Your assignment: Quote every line from the one containing "Logo finden" down to the last line of the rows below.

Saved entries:
━━━━━━━━━━━━━━━━

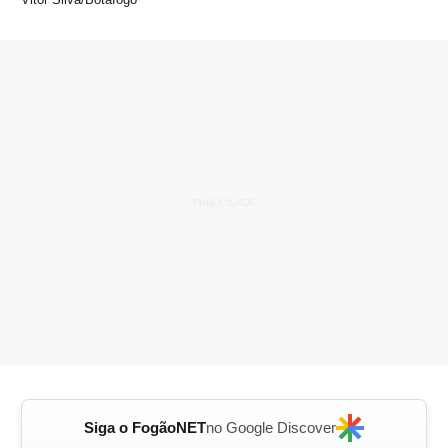
Siga o FogãoNET
no Google Discover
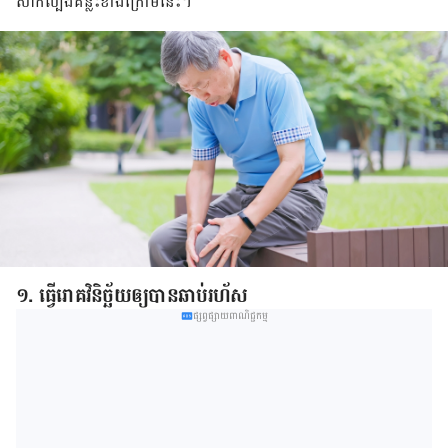
សាកល្បង​គន្លឹះ​​ខាង​ក្រោម​នេះ។
១. ធ្វើ​រោគវិនិច្ឆ័យ​ឲ្យ​បាន​ឆាប់​រហ័ស
ផ្សព្វផ្សាយពាណិជ្ជកម្ម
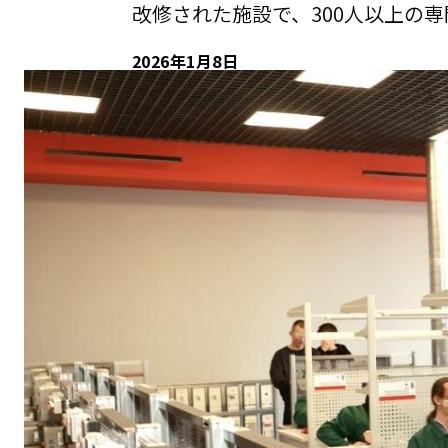
改修された施設で、300人以上の
2026年1月8日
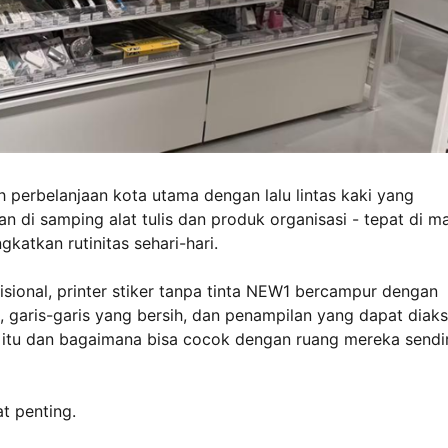
 perbelanjaan kota utama dengan lalu lintas kaki yang
an di samping alat tulis dan produk organisasi - tepat di m
katkan rutinitas sehari-hari.
adisional, printer stiker tanpa tinta NEW1 bercampur dengan
, garis-garis yang bersih, dan penampilan yang dapat diak
u dan bagaimana bisa cocok dengan ruang mereka sendir
at penting.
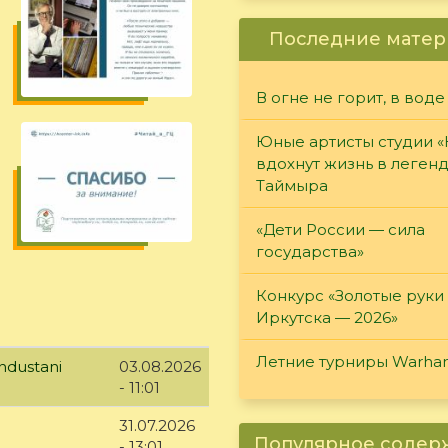
Последние матер
В огне не горит, в воде
Юные артисты студии 
вдохнут жизнь в леген
Таймыра
«Дети России — сила
государства»
Конкурс «Золотые руки
Иркутска — 2026»
Летние турниры Warh
ndustani
03.08.2026
- 11:01
31.07.2026
Популярное соде
- 13:01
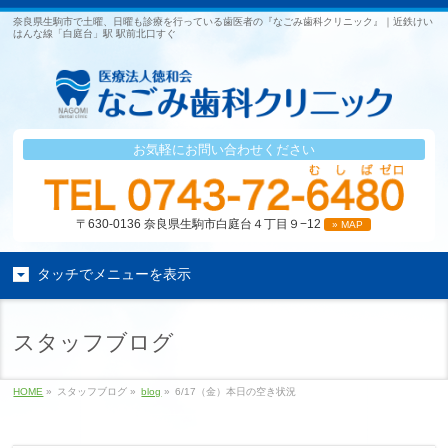
奈良県生駒市で土曜、日曜も診療を行っている歯医者の『なごみ歯科クリニック』｜近鉄けい
はんな線「白庭台」駅 駅前北口すぐ
お気軽にお問い合わせください
〒630-0136 奈良県生駒市白庭台４丁目９−12
» MAP
タッチでメニューを表示
スタッフブログ
HOME
»
スタッフブログ »
blog
»
6/17（金）本日の空き状況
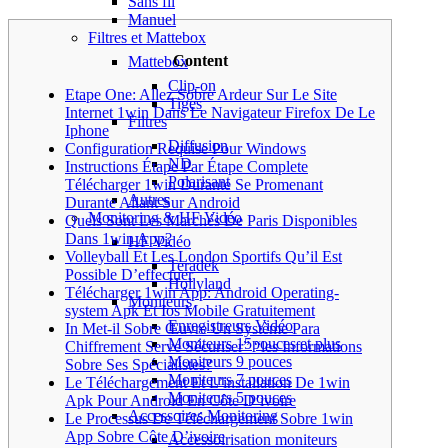
Sans fil
Manuel
Filtres et Mattebox
Content
Mattebox
Clip-on
Etape One: Allez Sobre Ardeur Sur Le Site
Tiges
Internet 1win Dans Le Navigateur Firefox De Le
Filtres
Iphone
Diffusion
Configuration Requise Pour Windows
ND
Instructions Étape Par Étape Complete
Polarisant
Télécharger 1win Durante Se Promenant
Autres
Durante Allant Sur Android
Monitoring & HF Vidéo
Quels Sont Les Marchés De Paris Disponibles
Dans 1win App?
HF Vidéo
Volleyball Et Les London Sportifs Qu’il Est
Teradek
Possible D’effectuer
Hollyland
Télécharger 1win App: Android Operating-
Moniteurs
system Apk Et Ios Mobile Gratuitement
Enregistreurs Vidéo
In Met-il Sobre Œuvre Un Système Para
Moniteurs 15pouces et plus
Chiffrement Serve Sécuriser” “les Informations
Moniteurs 9 pouces
Sobre Ses Spécialistes?
Moniteurs 7 pouces
Le Téléchargement Et L’installation De 1win
Moniteurs 5 pouces
Apk Pour Android En Côte D’ivoire
Accessoires Monitoring
Le Processus De Téléchargement Sobre 1win
App Sobre Côte D’ivoire
Accessoirisation moniteurs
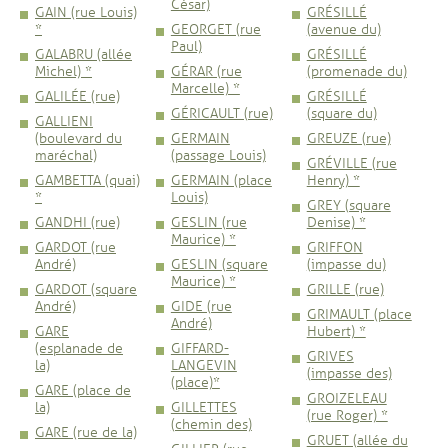
César)
GAIN (rue Louis)
GRÉSILLÉ
*
GEORGET (rue
(avenue du)
Paul)
GALABRU (allée
GRÉSILLÉ
Michel) *
GÉRAR (rue
(promenade du)
Marcelle) *
GALILÉE (rue)
GRÉSILLÉ
GÉRICAULT (rue)
(square du)
GALLIENI
(boulevard du
GERMAIN
GREUZE (rue)
maréchal)
(passage Louis)
GRÉVILLE (rue
GAMBETTA (quai)
GERMAIN (place
Henry) *
*
Louis)
GREY (square
GANDHI (rue)
GESLIN (rue
Denise) *
Maurice) *
GARDOT (rue
GRIFFON
André)
GESLIN (square
(impasse du)
Maurice) *
GARDOT (square
GRILLE (rue)
André)
GIDE (rue
GRIMAULT (place
André)
GARE
Hubert) *
(esplanade de
GIFFARD-
GRIVES
la)
LANGEVIN
(impasse des)
(place)*
GARE (place de
GROIZELEAU
la)
GILLETTES
(rue Roger) *
(chemin des)
GARE (rue de la)
GRUET (allée du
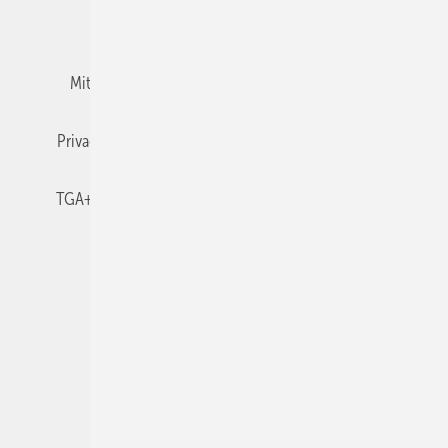
Team
Mediaservice
Mitgliedschaften und Engagement
Newsletter
Privacy Manager
RSS-Feed
TGA+E abonnieren
TGA+E-WissensCheck
Veranstaltungen / Webinare
© 2026 TGA+E Fachplaner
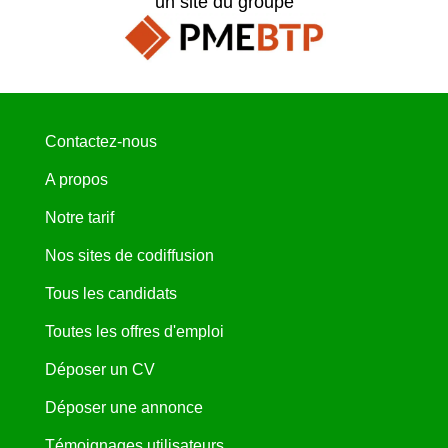
un site du groupe
Contactez-nous
A propos
Notre tarif
Nos sites de codiffusion
Tous les candidats
Toutes les offres d'emploi
Déposer un CV
Déposer une annonce
Témoignages utilisateurs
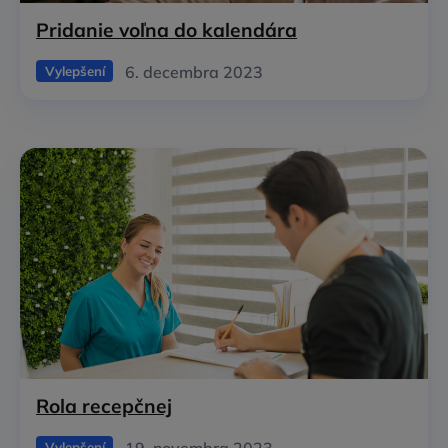
Pridanie voľna do kalendára
6. decembra 2023
Vylepšení
Rola recepčnej
19. novembra 2023
Vylepšení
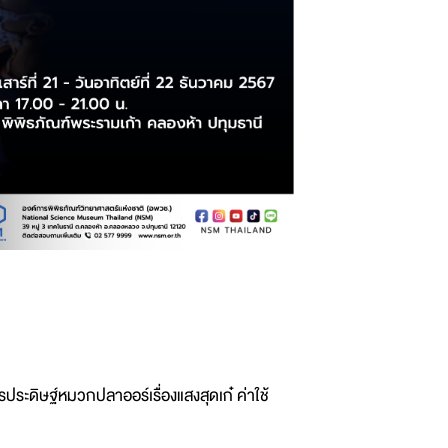
รประดิษฐ์หมวกปลาออร์เรื่องแสงสุดเก๋ ค่าใช้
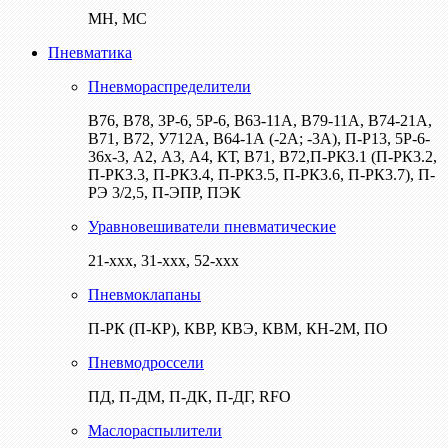
МН, МС
Пневматика
Пневмораспределители
В76, В78, 3Р-6, 5Р-6, В63-11А, В79-11А, В74-21А,
В71, В72, У712А, В64-1А (-2А; -3А), П-Р13, 5Р-6-
36х-3, А2, А3, А4, КТ, В71, В72,П-РК3.1 (П-РК3.2,
П-РК3.3, П-РК3.4, П-РК3.5, П-РК3.6, П-РК3.7), П-
РЭ 3/2,5, П-ЭПР, ПЭК
Уравновешиватели пневматические
21-ххх, 31-ххх, 52-ххх
Пневмоклапаны
П-РК (П-КР), КВР, КВЭ, КВМ, КН-2М, ПО
Пневмодроссели
ПД, П-ДМ, П-ДК, П-ДГ, RFO
Маслораспылители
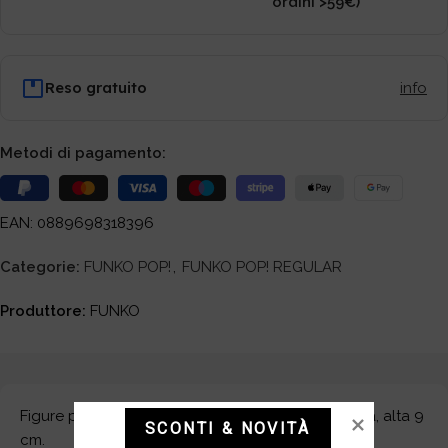
ordini >59€)
Reso gratuito
info
Metodi di pagamento:
EAN: 0889698318396
Categorie:
FUNKO POP!
,
FUNKO POP! REGULAR
Produttore:
FUNKO
Figure per collezionisti in PVC, precolorata, statica, alta 9
SCONTI & NOVITÀ
cm.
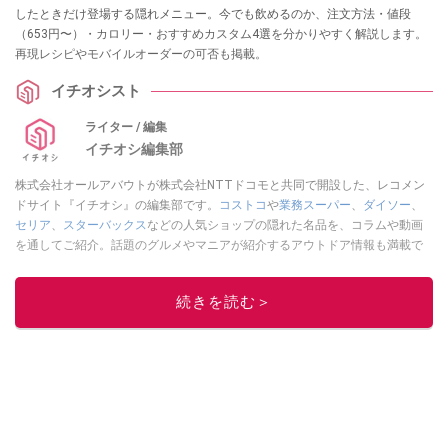
したときだけ登場する隠れメニュー。今でも飲めるのか、注文方法・値段
（653円〜）・カロリー・おすすめカスタム4選を分かりやすく解説します。
再現レシピやモバイルオーダーの可否も掲載。
イチオシスト
ライター / 編集
イチオシ編集部
株式会社オールアバウトが株式会社NTTドコモと共同で開設した、レコメン
ドサイト『イチオシ』の編集部です。
コストコ
や
業務スーパー
、
ダイソー
、
セリア
、
スターバックス
などの人気ショップの隠れた名品を、コラムや動画
を通してご紹介。話題のグルメやマニアが紹介するアウトドア情報も満載で
す。配信しているコンテンツは専門家やインフルエンサーが実際に使用して
レビューしています。毎日トレンド情報をお届けしているので、ぜひ
Google
続きを読む＞
ニュースでフォロー
してください！
このイチオシストの他の記事を読む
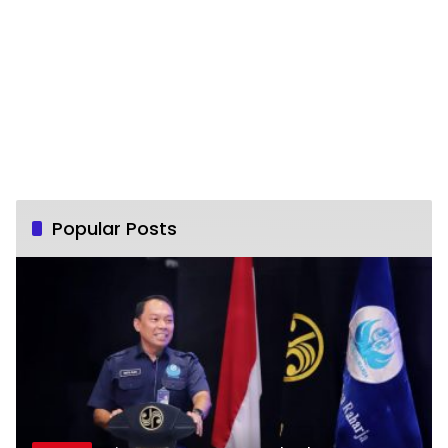
Popular Posts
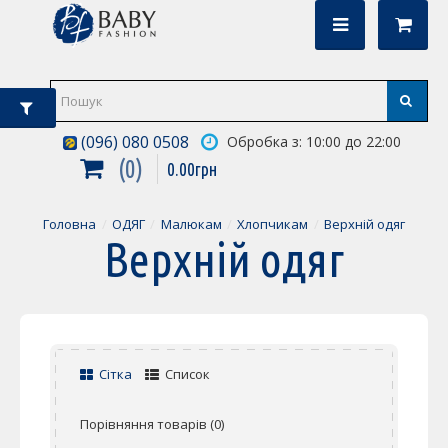
(096) 080 0508
Обробка з: 10:00 до 22:00
0
0
.
00
грн
Головна
ОДЯГ
Малюкам
Хлопчикам
Верхній одяг
Верхній одяг
Сітка
Список
Порівняння товарів (0)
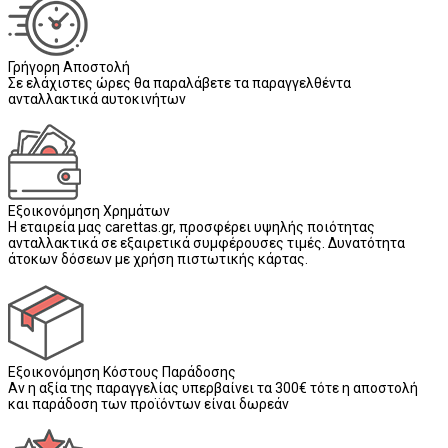
Γρήγορη Αποστολή
Σε ελάχιστες ώρες θα παραλάβετε τα παραγγελθέντα
ανταλλακτικά αυτοκινήτων
Εξοικονόμηση Χρημάτων
Η εταιρεία μας carettas.gr, προσφέρει υψηλής ποιότητας
ανταλλακτικά σε εξαιρετικά συμφέρουσες τιμές. Δυνατότητα
άτοκων δόσεων με χρήση πιστωτικής κάρτας.
Εξοικονόμηση Κόστους Παράδοσης
Αν η αξία της παραγγελίας υπερβαίνει τα 300€ τότε η αποστολή
και παράδοση των προϊόντων είναι δωρεάν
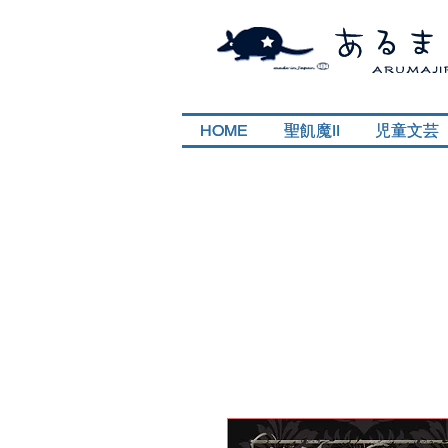
HOME
HOME
聖飢魔II
聖飢魔II
児童文芸
児童文芸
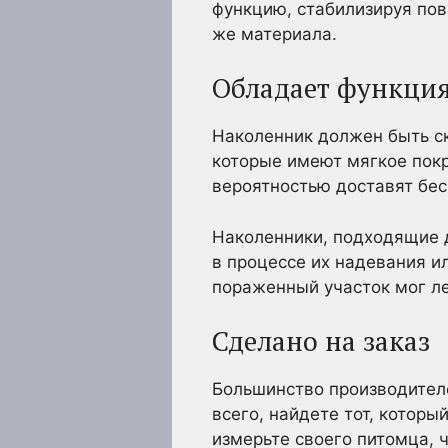
функцию, стабилизируя по
же материала.
Обладает функци
Наколенник должен быть ск
которые имеют мягкое покр
вероятностью доставят бе
Наколенники, подходящие д
в процессе их надевания и
пораженный участок мог л
Сделано на заказ
Большинство производителе
всего, найдете тот, которы
измерьте своего питомца, ч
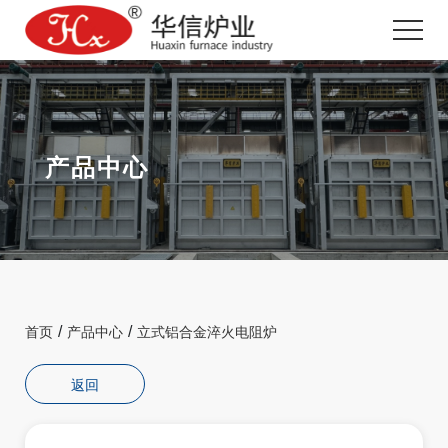
产品中心
/
/
首页
产品中心
立式铝合金淬火电阻炉
返回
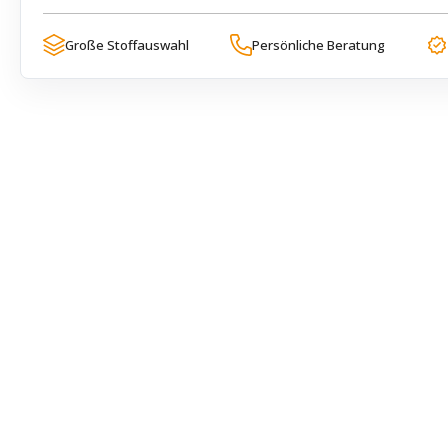
Große Stoffauswahl
Persönliche Beratung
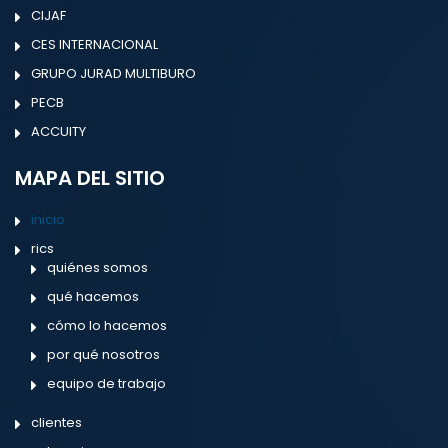
CIJAF
CES INTERNACIONAL
GRUPO JURAD MULTIBURO
PECB
ACCUITY
MAPA DEL SITIO
inicio
rics
quiénes somos
qué hacemos
cómo lo hacemos
por qué nosotros
equipo de trabajo
clientes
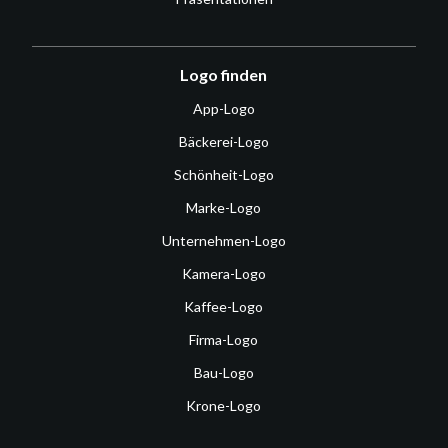
Logo finden
App-Logo
Bäckerei-Logo
Schönheit-Logo
Marke-Logo
Unternehmen-Logo
Kamera-Logo
Kaffee-Logo
Firma-Logo
Bau-Logo
Krone-Logo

━━━━━━━━━━━━━━━━

Response to this exercise:
Logo finden
App-Logo
Bäckerei-Logo
Schönheit-Logo
Marke-Logo
Unternehmen-Logo
Kamera-Logo
Kaffee-Logo
Firma-Logo
Bau-Logo
Krone-Logo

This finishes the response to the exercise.